Ao detalhar suas propostas, Derrite citou a coordenação do plano “Brasil sem Medo” de Flávio Bolsonaro e reforçou que o enfrentamento às facções deve incluir medidas como a asfixia financeira do PCC e a autorização para que polícias estaduais atuem nas fronteiras. Ele também defendeu a revisão do pacto federativo e afirmou que, como senador, pretende fortalecer a parceria com Tarcísio de Freitas (Republicanos), em quem aposta para a reeleição ao governo paulista. Derrite ainda ressaltou que a classificação das facções brasileiras como terroristas pelos Estados Unidos deveria ter sido feita pelo próprio Governo Federal, criticando a omissão do governo Lula.
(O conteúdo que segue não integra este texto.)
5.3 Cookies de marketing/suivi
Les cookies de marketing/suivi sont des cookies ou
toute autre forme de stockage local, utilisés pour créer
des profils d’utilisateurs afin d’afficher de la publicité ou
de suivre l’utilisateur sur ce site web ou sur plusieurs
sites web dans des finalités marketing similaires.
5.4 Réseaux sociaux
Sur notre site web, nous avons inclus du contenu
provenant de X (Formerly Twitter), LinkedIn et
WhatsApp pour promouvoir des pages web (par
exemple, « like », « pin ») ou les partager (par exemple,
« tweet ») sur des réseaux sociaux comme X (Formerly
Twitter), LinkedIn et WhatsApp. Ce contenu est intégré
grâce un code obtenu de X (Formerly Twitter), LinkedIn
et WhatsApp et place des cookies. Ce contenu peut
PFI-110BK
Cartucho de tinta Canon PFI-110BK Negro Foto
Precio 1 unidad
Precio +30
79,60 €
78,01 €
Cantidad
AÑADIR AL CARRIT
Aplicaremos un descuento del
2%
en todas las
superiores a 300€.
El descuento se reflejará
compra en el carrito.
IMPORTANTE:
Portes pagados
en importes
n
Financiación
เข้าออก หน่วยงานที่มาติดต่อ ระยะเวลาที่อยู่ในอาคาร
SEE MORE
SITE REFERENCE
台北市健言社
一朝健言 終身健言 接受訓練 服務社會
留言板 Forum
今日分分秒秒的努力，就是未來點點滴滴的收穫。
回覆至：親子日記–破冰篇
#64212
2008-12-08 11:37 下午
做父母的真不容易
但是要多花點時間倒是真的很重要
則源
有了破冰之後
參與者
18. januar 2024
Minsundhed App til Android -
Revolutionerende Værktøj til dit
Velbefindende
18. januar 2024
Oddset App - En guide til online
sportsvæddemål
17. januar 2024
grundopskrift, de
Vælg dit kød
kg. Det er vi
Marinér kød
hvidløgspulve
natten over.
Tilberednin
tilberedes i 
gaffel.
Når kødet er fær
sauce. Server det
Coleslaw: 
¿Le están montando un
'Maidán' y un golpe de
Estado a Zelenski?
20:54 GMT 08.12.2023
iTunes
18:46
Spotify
Entre os pontos mais duros de sua agenda, Derrite defendeu a criação de tribunais especiais para julgar o crime organizado, a construção de unidades de confinamento semelhantes ao CECOT de El Salvador e a implementação da prisão perpétua para crimes como cárcere privado e estupro, o que exigiria alteração constitucional. Para ele, “se o Brasil fizer 90% do que foi feito em El Salvador, se torna outro país”. O candidato também mencionou a possibilidade de cooperação com os EUA no programa Escudo das Américas, reforçando a necessidade de inteligência internacional para enfrentar o crime transnacional.